ИСХОДНЫЙ ТЕКСТ >>
((
И угодить партнерам было чрезвычайно трудно. Уже 1.4, после весеннего наступления и жертв, спасших Верден, тот же Палеолог возмущенно высказывал премьеру Штюрмеру, что этого недостаточно: "Я еще более настаиваю на своих обвинениях; я доказываю цифрами, что Россия могла бы сделать для войны втрое или вчетверо больше: Франция между тем истекает кровью". А когда Штюрмер попытался напомнить о российских потерях, Палеолог ответил, что численность населения России 180 млн., а Франции - 40 млн., поэтому "для уравнения потерь нужно, чтобы ваши потери были в 4,5 раза больше наших. Если я не ошибаюсь, в настоящее время наши потери доходят до 800 тыс. человек... и при этом я имею в виду только цифровую сторону потерь". Почему "только цифровую", сказать в глаза Штюрмеру посол не посмел, но в дневнике записал с предельной откровенностью: "По культурности и развитию французы и русские стоят не на одном уровне. Россия одна из самых отсталых стран в свете... Сравните с этой невежественной и бессознательной массой нашу армию: все наши солдаты с образованием; в первых рядах бьются молодые силы, проявившие себя в искусстве и науке, люди талантливые и утонченные; это сливки и цвет человечества. С этой точки зрения наши потери чувствительнее русских потерь". Пожалуй, тут впору усомниться в "культурности и развитии" самого Палеолога и тех, кто держал его на посту посла,- но... ведь понятие "культура" не имеет однозначного определения.

Аналогичные суждения можно встретить и в других местах записок посла. Скажем, когда речь зашла о "польском вопросе", он указывает: "Русские должны наконец понять, что в отношении цивилизации поляки и чехи их сильно опередили". Кстати, это и предыдущее упоминания о Польше не случайны. Россия предполагала после войны объединить Польшу под своим протекторатом, предоставив ей внутреннюю автономию - как в Финляндии. Но французы, пользуясь затруднениями союзницы, вспомнили вдруг о традиционных симпатиях к полякам и начали выступать за предоставление им полной независимости. Царь полагал, что будоражить этот вопрос вообще не время. При любых уступках Польше немцы тут же пообещают ей вдвое больше, а русские солдаты и народ этого просто не поймут: воевали-воевали - и только для того, чтобы отдать свою территорию? Поэтому все переговоры по "польскому вопросу" откладывались до окончания войны. Но французы и в этом случае упрямо стояли на своем, не воспринимая доводов.
))
ЗАДАНИЯ >>
a) Перескажите текст о французском после Палеологе в двух предложениях.
b) Продолжите текст о французском после Палеологе, начав сразу после его последней фразы.
Материалы ниже взяты из другого источника.

ИЗВЛЕЧЕННЫЕ МАТЕРИАЛЫ >>
((
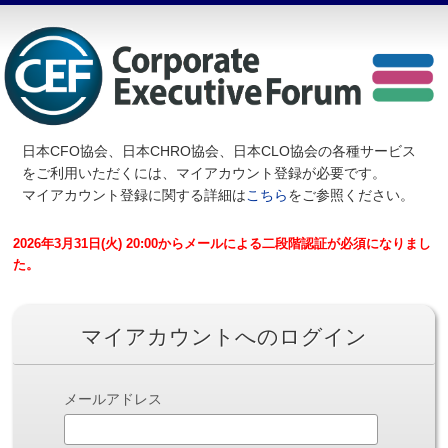
日本CFO協会、日本CHRO協会、日本CLO協会の各種サービス
を
ご利用いただくには、マイアカウント登録が必要です。
マイアカウント登録に関する詳細は
こちら
をご参照ください。
2026年3月31日(火) 20:00からメールによる二段階認証が必須になりまし
た。
マイアカウントへのログイン
メールアドレス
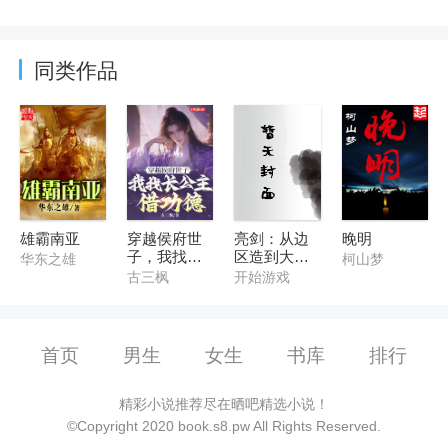
同类作品
雄霸南亚
穿越侯府世
亮剑：从边
晚明
子，我找长
区造到大国
华东之雄
柯山梦
公主借功德
重工
古三枫
开始游戏
首页
男生
女生
书库
排行
精彩小说推荐尽在晒吧精选小说！
©Copyright 2020 book.s8.pw All Rights Reserved.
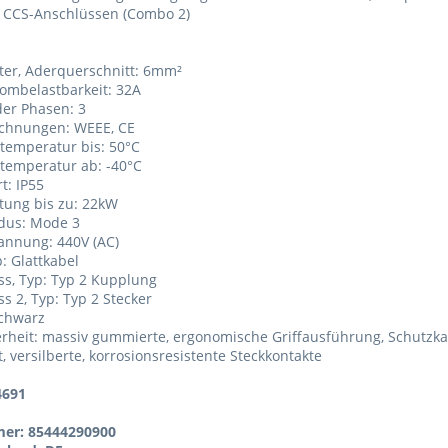
t CCS-Anschlüssen (Combo 2)
iter, Aderquerschnitt: 6mm²
rombelastbarkeit: 32A
der Phasen: 3
ichnungen: WEEE, CE
stemperatur bis: 50°C
stemperatur ab: -40°C
t: IP55
stung bis zu: 22kW
dus: Mode 3
annung: 440V (AC)
p: Glattkabel
ss, Typ: Typ 2 Kupplung
ss 2, Typ: Typ 2 Stecker
schwarz
rheit: massiv gummierte, ergonomische Griffausführung, Schutzka
rt, versilberte, korrosionsresistente Steckkontakte
4691
er: 85444290900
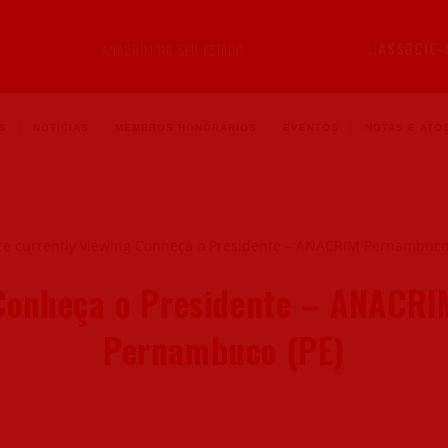
ASSOCIE-
ANACRIM NO SEU ESTADO
S
NOTÍCIAS
MEMBROS HONORÁRIOS
EVENTOS
NOTAS E ATOS
Conheça o Presidente – ANACRI
Pernambuco (PE)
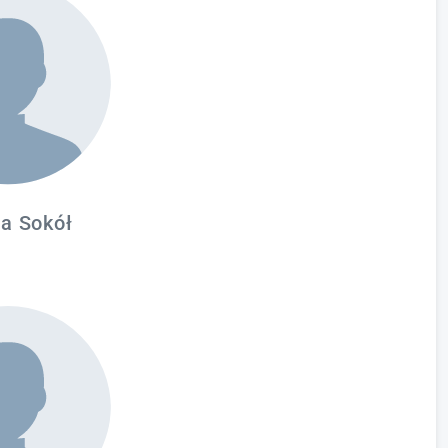
ia Sokół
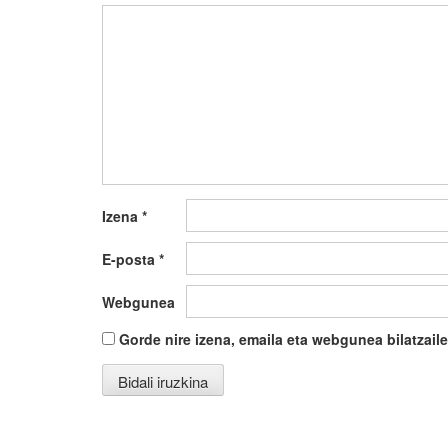
Izena
*
E-posta
*
Webgunea
Gorde nire izena, emaila eta webgunea bilatza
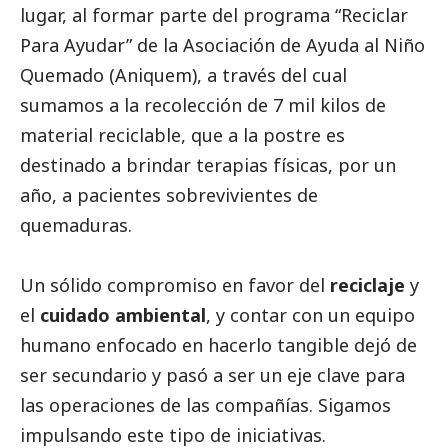
lugar, al formar parte del programa “Reciclar
Para Ayudar” de la Asociación de Ayuda al Niño
Quemado (Aniquem), a través del cual
sumamos a la recolección de 7 mil kilos de
material reciclable, que a la postre es
destinado a brindar terapias físicas, por un
año, a pacientes sobrevivientes de
quemaduras.
Un sólido compromiso en favor del
reciclaje
y
el
cuidado ambiental
, y contar con un equipo
humano enfocado en hacerlo tangible dejó de
ser secundario y pasó a ser un eje clave para
las operaciones de las compañías. Sigamos
impulsando este tipo de iniciativas.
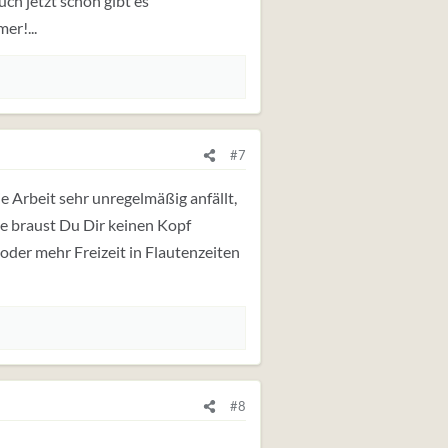
ch jetzt schon gibt es
er!...
#7
ie Arbeit sehr unregelmäßig anfällt,
ie braust Du Dir keinen Kopf
oder mehr Freizeit in Flautenzeiten
#8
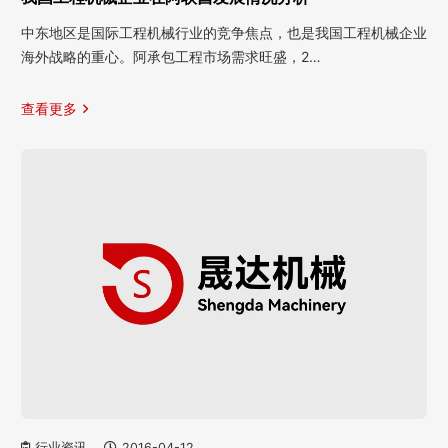
中东地区是国际工程机械行业的竞争焦点，也是我国工程机械企业
海外战略的重心。阿承包工程市场需求旺盛，2…
查看更多
行业资讯
2016-04-12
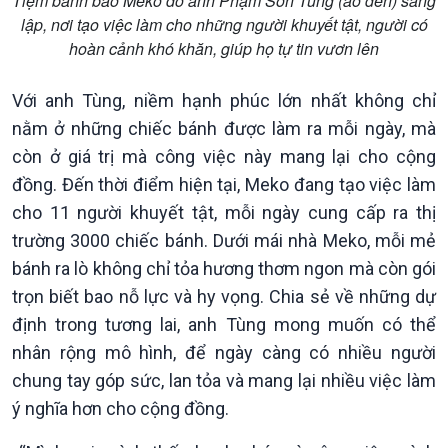
Tiệm bánh bao Meko do anh Phạm Sơn Tùng (áo đen) sáng
lập, nơi tạo việc làm cho những người khuyết tật, người có
hoàn cảnh khó khăn, giúp họ tự tin vươn lên
Với anh Tùng, niềm hạnh phúc lớn nhất không chỉ
nằm ở những chiếc bánh được làm ra mỗi ngày, mà
còn ở giá trị mà công việc này mang lại cho cộng
đồng. Đến thời điểm hiện tại, Meko đang tạo việc làm
cho 11 người khuyết tật, mỗi ngày cung cấp ra thị
trường 3000 chiếc bánh. Dưới mái nhà Meko, mỗi mẻ
bánh ra lò không chỉ tỏa hương thơm ngon mà còn gói
trọn biết bao nỗ lực và hy vọng. Chia sẻ về những dự
định trong tương lai, anh Tùng mong muốn có thể
nhân rộng mô hình, để ngày càng có nhiều người
chung tay góp sức, lan tỏa và mang lại nhiều việc làm
ý nghĩa hơn cho cộng đồng.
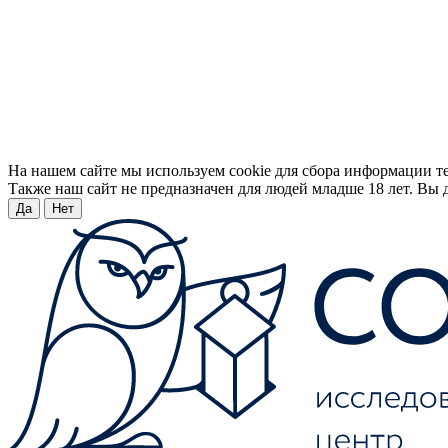
На нашем сайте мы используем cookie для сбора информации т
Также наш сайт не предназначен для людей младше 18 лет. Вы д
Да
Нет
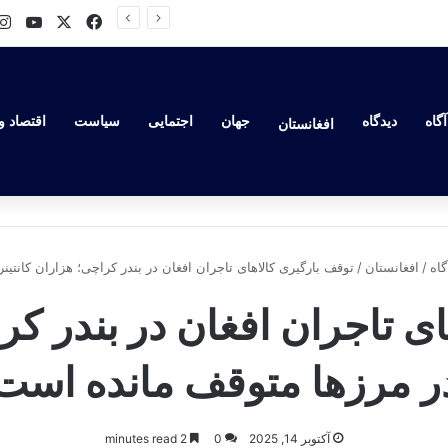
ube
Facebook
X
روسیه به دروازه‌های اسلوویانسک نزدیک می‌شود؛ نبرد سرنوشت‌ساز در شرق اوکراین در راه است
گاه
دیدگاه
جهان
اجتمایی
سیاست
اقتصاد و
افغانستان
گاه
/
افغانستان
/
توقف بارگیری کالاهای تاجران افغان در بندر کراچی؛ هزاران کانتی
ی تاجران افغان در بندر کرا
ر مرزها متوقف مانده است
آکتوبر 14, 2025
0
2 minutes read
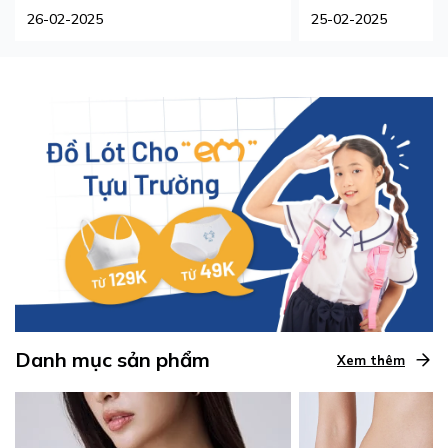
Phù Hợp Nhất
26-02-2025
25-02-2025
Danh mục sản phẩm
Xem thêm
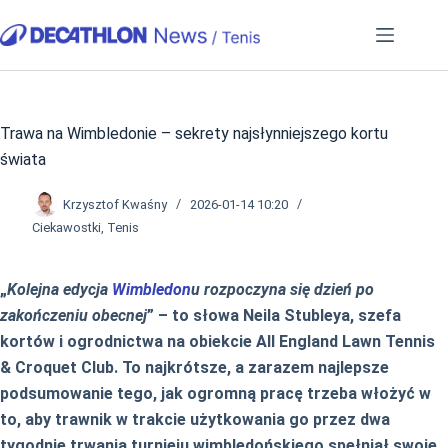
Przejdź
do
treści
Trawa na Wimbledonie – sekrety najsłynniejszego kortu
świata
Krzysztof Kwaśny
2026-01-14 10:20
Ciekawostki
,
Tenis
„
Kolejna edycja
Wimbledon
u rozpoczyna się dzień po
zakończeniu obecnej
” – to słowa Neila Stubleya, szefa
kortów i ogrodnictwa na obiekcie All England Lawn Tennis
& Croquet Club. To najkrótsze, a zarazem najlepsze
podsumowanie tego, jak ogromną pracę trzeba włożyć w
to, aby trawnik w trakcie użytkowania go przez dwa
tygodnie trwania turnieju wimbledońskiego spełniał swoje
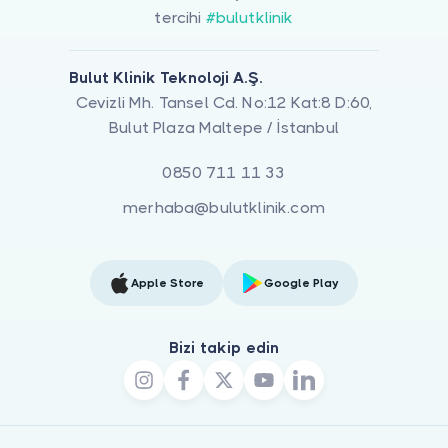
tercihi
#bulutklinik
Bulut Klinik Teknoloji A.Ş.
Cevizli Mh. Tansel Cd. No:12 Kat:8 D:60,
Bulut Plaza Maltepe / İstanbul
0850 711 11 33
merhaba@bulutklinik.com
Apple Store
Google Play
Bizi takip edin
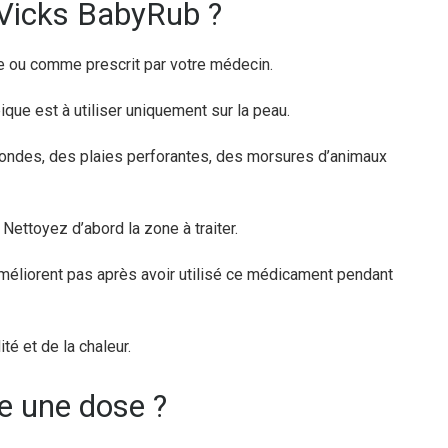
 Vicks BabyRub ?
e ou comme prescrit par votre médecin.
que est à utiliser uniquement sur la peau.
fondes, des plaies perforantes, des morsures d’animaux
ettoyez d’abord la zone à traiter.
éliorent pas après avoir utilisé ce médicament pendant
té et de la chaleur.
lie une dose ?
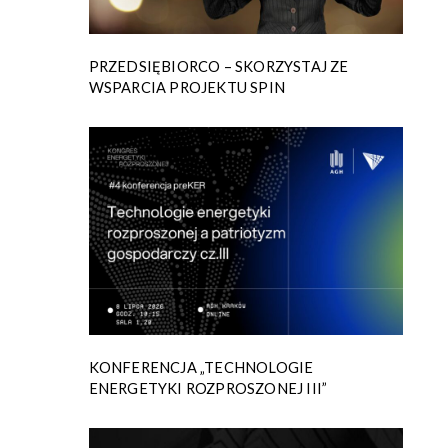
PRZEDSIĘBIORCO – SKORZYSTAJ ZE
WSPARCIA PROJEKTU SPIN
KONFERENCJA „TECHNOLOGIE
ENERGETYKI ROZPROSZONEJ III”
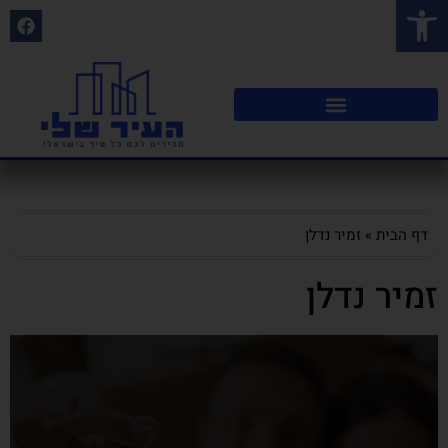
פתח סרגל נגישות
דף הבית
»
זמיר נדלן
זמיר נדלן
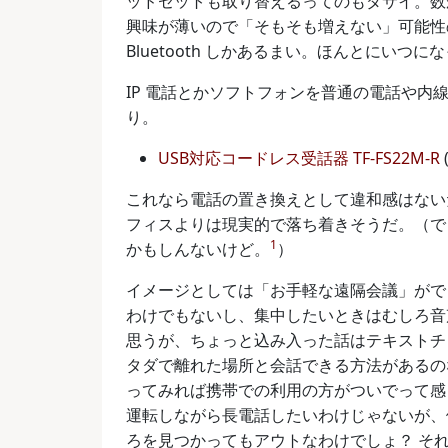
ッドセットも取り替えるってのもダサイ。数
興味が薄いので「そもそも増えない」可能性
Bluetooth しかあるまい。ほんとにいつにな
IP 電話とかソフトフォンを普通の電話や
り。
USB対応コードレス受話器 TF-FS22M-R
これなら電話の置き換えとして違和感はない
フィスよりは現実的で落ち着きそうだ。（で
1
かもしんないけど。
）
イメージとしては「お手軽な遠隔会議」がで
わけでもないし、集中したいときはむしろ音
思うが、ちょっと込み入った話はテキストチ
タダで離れた場所と会話できる方法があるの
ってみれば携帯での利用の方がついでって感
運転しながら長電話したいわけじゃないが、
ろを見つかってもアウトなわけでしょ？ そ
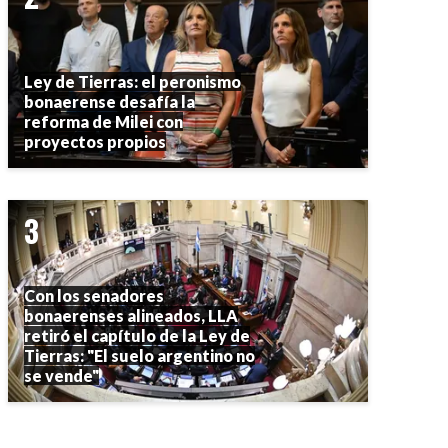
Ley de Tierras: el peronismo
bonaerense desafía la
reforma de Milei con
proyectos propios
Con los senadores
bonaerenses alineados, LLA
retiró el capítulo de la Ley de
Tierras: "El suelo argentino no
se vende"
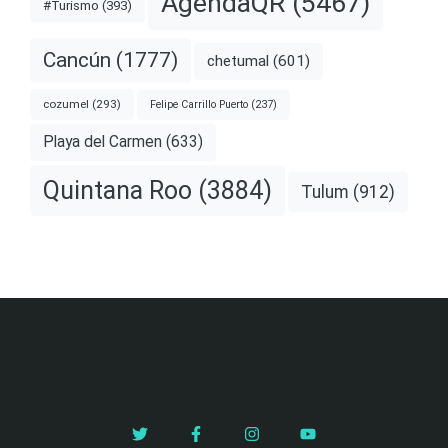
AgendaQR
(5467)
#Turismo
(393)
Cancún
(1777)
chetumal
(601)
cozumel
(293)
Felipe Carrillo Puerto
(237)
Playa del Carmen
(633)
Quintana Roo
(3884)
Tulum
(912)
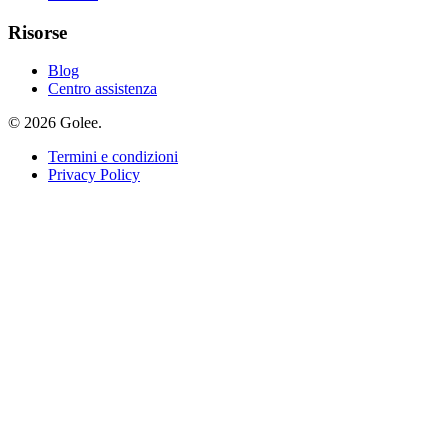
Risorse
Blog
Centro assistenza
© 2026 Golee.
Termini e condizioni
Privacy Policy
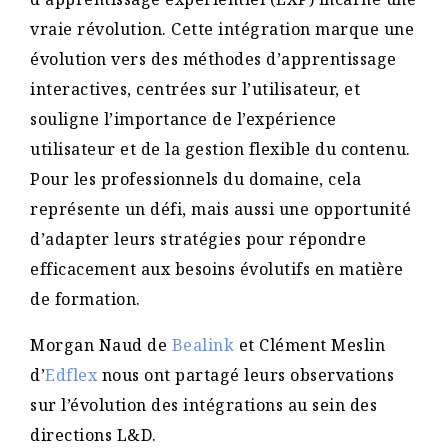
vraie révolution. Cette intégration marque une
évolution vers des méthodes d’apprentissage
interactives, centrées sur l’utilisateur, et
souligne l’importance de l’expérience
utilisateur et de la gestion flexible du contenu.
Pour les professionnels du domaine, cela
représente un défi, mais aussi une opportunité
d’adapter leurs stratégies pour répondre
efficacement aux besoins évolutifs en matière
de formation.
Morgan Naud de
Bealink
et Clément Meslin
d’
Edflex
nous ont partagé leurs observations
sur l’évolution des intégrations au sein des
directions L&D.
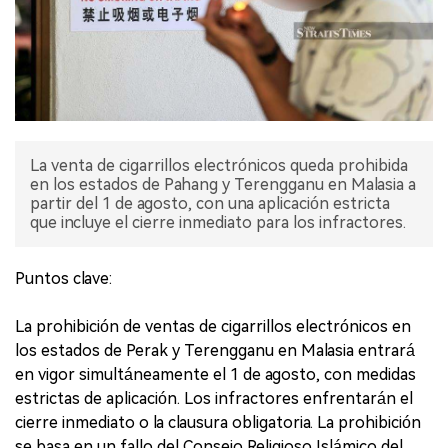
La venta de cigarrillos electrónicos queda prohibida
en los estados de Pahang y Terengganu en Malasia a
partir del 1 de agosto, con una aplicación estricta
que incluye el cierre inmediato para los infractores.
Puntos clave:
La prohibición de ventas de cigarrillos electrónicos en
los estados de Perak y Terengganu en Malasia entrará
en vigor simultáneamente el 1 de agosto, con medidas
estrictas de aplicación. Los infractores enfrentarán el
cierre inmediato o la clausura obligatoria. La prohibición
se basa en un fallo del Consejo Religioso Islámico del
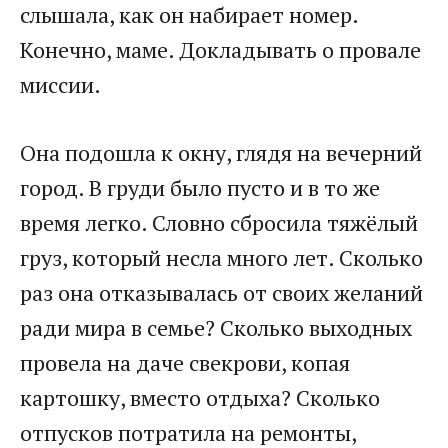
слышала, как он набирает номер.
Конечно, маме. Докладывать о провале
миссии.
Она подошла к окну, глядя на вечерний
город. В груди было пусто и в то же
время легко. Словно сбросила тяжёлый
груз, который несла много лет. Сколько
раз она отказывалась от своих желаний
ради мира в семье? Сколько выходных
провела на даче свекрови, копая
картошку, вместо отдыха? Сколько
отпусков потратила на ремонты,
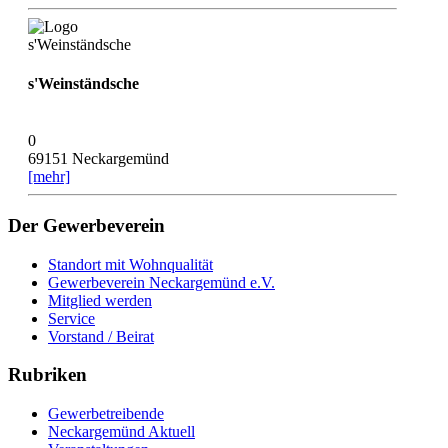
s'Weinständsche
0
69151 Neckargemünd
[mehr]
Der Gewerbeverein
Standort mit Wohnqualität
Gewerbeverein Neckargemünd e.V.
Mitglied werden
Service
Vorstand / Beirat
Rubriken
Gewerbetreibende
Neckargemünd Aktuell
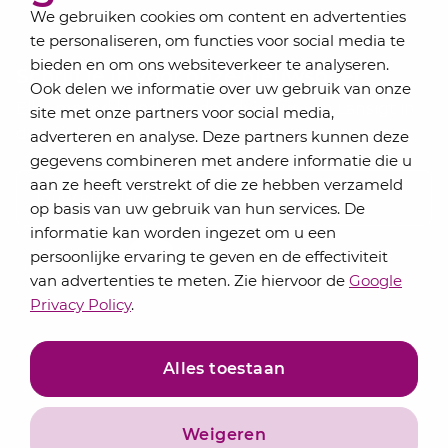
We gebruiken cookies om content en advertenties
te personaliseren, om functies voor social media te
bieden en om ons websiteverkeer te analyseren.
Schrijf je in voor onze nieuwsbrief
Ook delen we informatie over uw gebruik van onze
Elke maand bundelen de adviseurs van Lansigt in
site met onze partners voor social media,
de eSigt het nieuws.
adverteren en analyse. Deze partners kunnen deze
gegevens combineren met andere informatie die u
Jouw emailadres
aan ze heeft verstrekt of die ze hebben verzameld
op basis van uw gebruik van hun services. De
informatie kan worden ingezet om u een
persoonlijke ervaring te geven en de effectiviteit
Inschrijven
van advertenties te meten. Zie hiervoor de
Google
Privacy Policy
.
Alles toestaan
Weigeren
))
ОТВЕТЫ ПО ЗАДАНИЯМ >>
a) Французский посол Палеолог упрекал премьера Штюрмера в том, что Россия могла бы сделать для войны втрое или вчетверо больше. В дневнике он считал французские потери более чувствительными, так как, по его мнению, французы выше русских по культурности и развитию, а в «польском вопросе» Франция, в отличие от России, откладывавшей переговоры до конца войны, требовала для Польши полной независимости.

b)
В апреле-мае завязались дипломатические баталии по всем указанным проблемам. Сперва они велись союзными послами, потом прикатила делегация во главе с министрами Вивиани и Тома, чтобы "русские отрешились от эгоистических задних мыслей". Чтобы отправили во Францию 400 тыс. солдат, чтобы пошли навстречу румынам и к ним послали еще 200 тыс., и дожать насчет Польши. Алексеев и министры отбрыкивались, как могли. Доказывали, что снять такое количество войск - это просто оголить фронт (где было всего 2 млн. активных штыков), что немцы прорвут оборону и овладеют Ригой. На что господа делегаты отмахивались и призывали не придавать внимания таким "пустякам". Мол, Россия потом "будет вознаграждена". Конечно, царь не пошел на то, чтобы за подобные обещания отдать на опустошение и разграбление российские города и села. Но и отказывать наотрез не хотел, снова стали искать компромисс. И договорились послать во Францию еще 5 бригад по 10 тыс. чел. Вопросы с Румынией и Польшей остались открытыми.

Да ведь еще ладно, что требовали помощь. Но при этом же и оплевывали. Получалось по украинской пословице "за наше жито, тай нас же бито". Неуступчивость русской власти и командования страшно раздражала западных политиков. И они искали инструменты для давления на царя, все более откровенно делая ставку на оппозицию и по сути превращая ее в собственную "пятую колонну" в союзной державе. Кстати, это еще одна причина, вынуждавшая царя на уступки либералам. Так, осенью 15-го по поводу роспуска Думы французские газеты выступили с прямым шантажом: "По словам союзных делегатов, неопределенность внутренней политики России учитывается общественным мнением союзных держав как неблагоприятный признак для общего дела союзников. Особенно неблагоприятное впечатление производит не вполне благожелательное отношение к законодательным учреждениям. Продолжение такого рода неопределенности внутренней политики может вызвать в союзных странах охлаждение, что особенно нежелательно теперь, когда возникает вопрос о финансировании России. Деловые круги Европы, не имея твердой уверенности в политическом курсе России, воздержатся вступать в определенные с нею соглашения".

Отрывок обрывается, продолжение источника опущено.